The results of the study suggest that these sermons are important venues for public health pedagogy, psychosocial wellbeing, and virtual places of hope among African American faith communities. COVID-19 infection mitigation strategies targeting African-American pastor’s sermons may be highly efficacious and complementary to social engineering and cognitive-behavioral change in risk profiles. Prevention scientists should consider the reach and impact of digitally imprinted social distancing norms on pastor’s health-related messages in their digital sermons. Central themes encompassed spiritual wellness, psychological resilience, and a small degree of COVID-19 infection mitigation messaging (e.g., hand washing, social distancing) in the context of traditional Biblical teachings. Prophetic themes were infrequent, but narratives potent in the messaging.
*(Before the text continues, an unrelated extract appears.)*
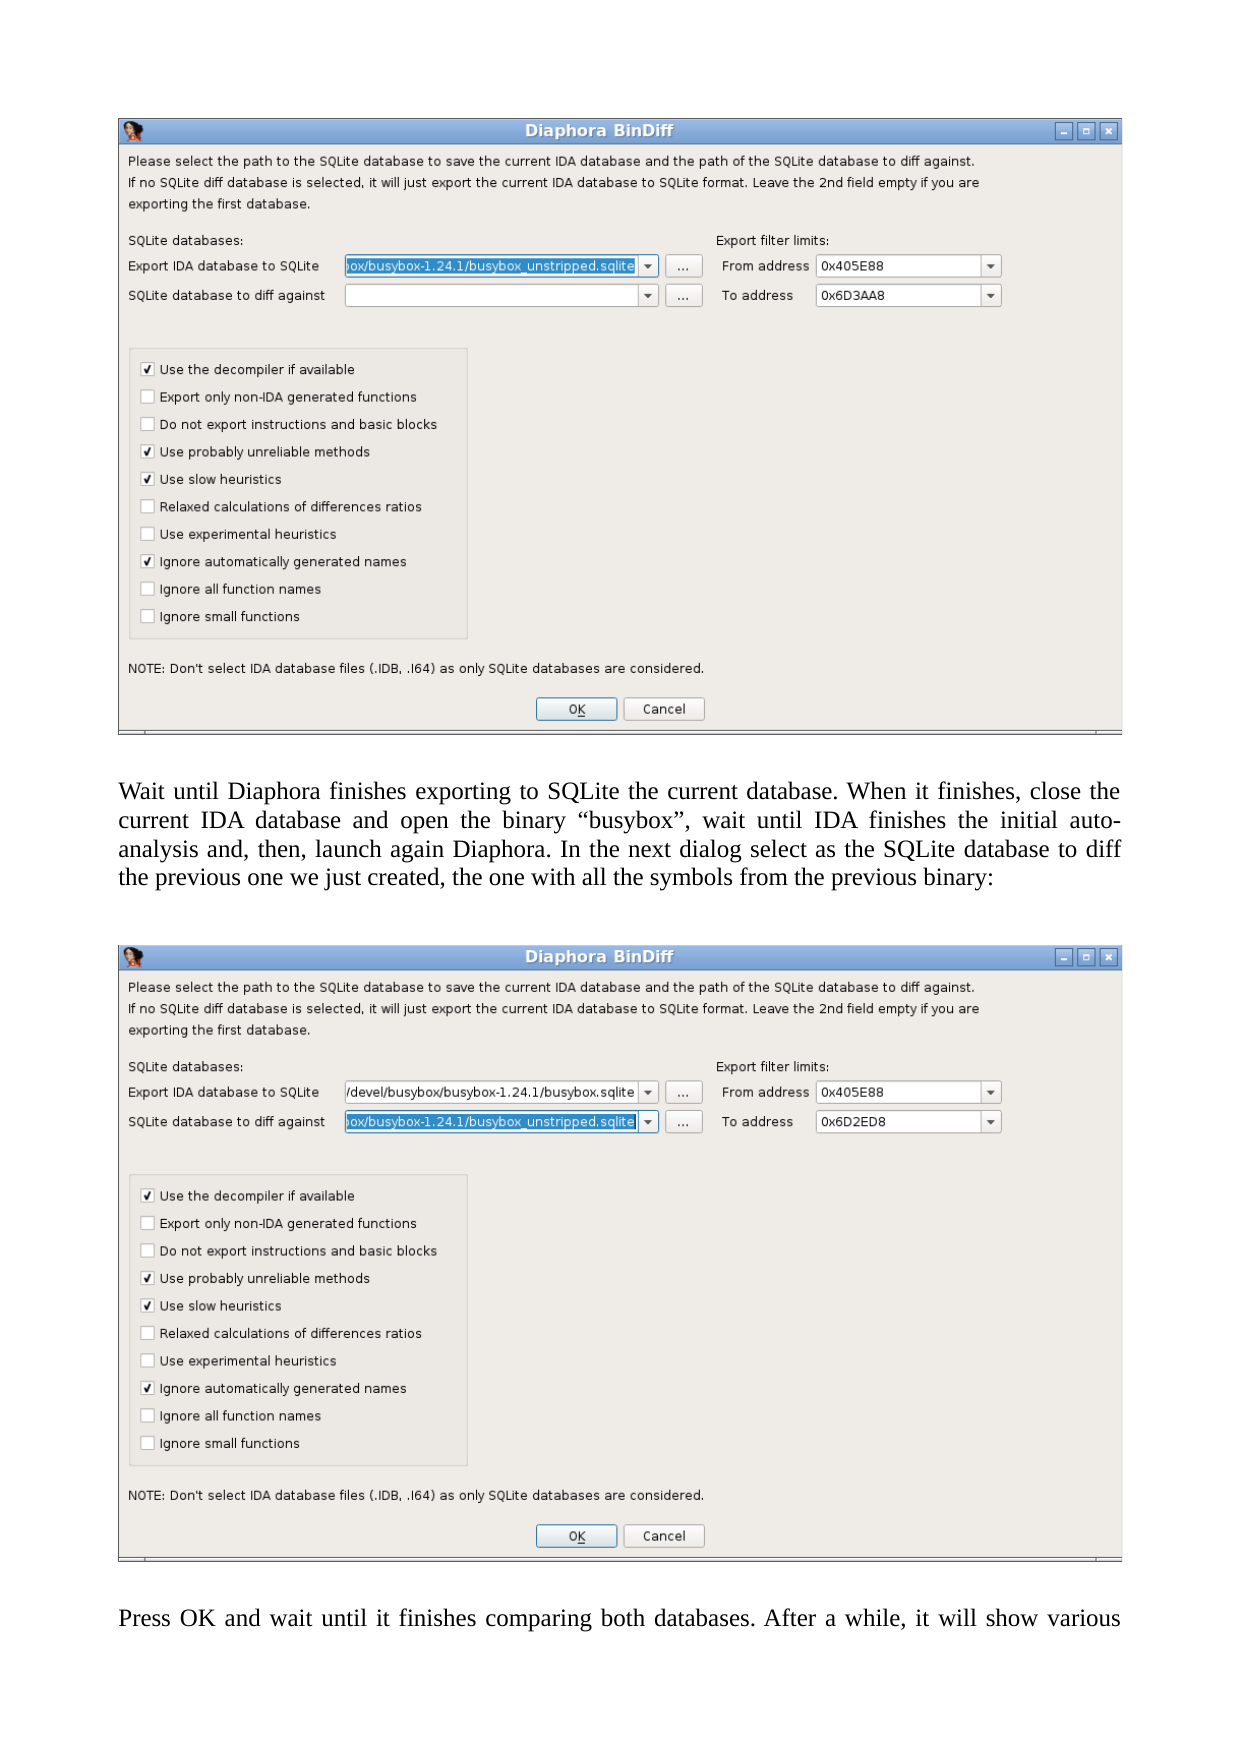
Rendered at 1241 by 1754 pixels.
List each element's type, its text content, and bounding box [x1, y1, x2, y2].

There are methodological issues that must be addressed in later studies including generalizability, various social media platforms attract different audiences. We only used YouTube. com sermons, for consistency, sample selection, deep thematic structure, its transcription platform, and diverse types of congregations and pastoral demographics. Given the nature of qualitative design of the current investigation, we were not able to determine generalizability of our findings even with attempts to randomly select individual sermons across the YouTube posted communications. Also, given the possibility that these findings may not generalize to a national sample of African American pastoral sermons, future studies should explore viewership indicators, regional variations, and a wider array of sermon delivery platforms (e.g. Zoom, YouTube, Twitter, Facebook, live streaming). Analysis of pastoral and church demographic characteristics (e.g. age; SES) may further reveal latent themes in specific COVID-19 messaging and indicators for enhancing antibody testing and COVID-19 vaccine acceptability [9,20].

Conclusion

Our rapid assessment has implications for public health research and clinical psychology practice with African American faith community during a tragic and possible extended viral pandemic. We promptly identified key themes for future social marketing interventions in churches by digital sermon delivery on YouTube.com as a valuable health messaging platform for African American faith communities. Future research will expand the methodology and research goals of this rapid analysis framework to social media feeds beyond YouTube.com, search for themes in voluntary viewer comments for each sermon, assess viewing patterns and metrics, and document the demographic background of churches that provide online digital sermons. Antibody testing and vaccine acceptability in sermon themes will be examined in detail across the time trajectory of this pandemic by this group of investigators It is our hope that this rapid assessment serves as a formative foundation for COVID-19 messaging intervention development and health dissemination in the African-American churches and other faith communities [9].

Acknowledgement

The authors wish to gratefully acknowledge the contributions of South Carolina’s faith-based community pastors. YouTube access and delivery of their sermons during the COVID-19 pandemic is important both to faith communities and scholarly advancements to decrease the deleterious impacts of COVID-19 in the future.

Conflict of Interest

Drs. Cheryl A. Armstead, Godwin I. Mbamalu, and James R. Hebert certify that they have no affiliations with or involvement in any organization or entity with any financial interest (such as honoraria; educational grants; participation in speakers’ bureaus; membership, employment, consultancies, stock ownership, or other equity interest; and expert testimony or patent-licensing arrangements), or non-financial interest (such as personal or professional relationships, affiliations, knowledge or beliefs) in the subject matter or materials discussed in this manuscript.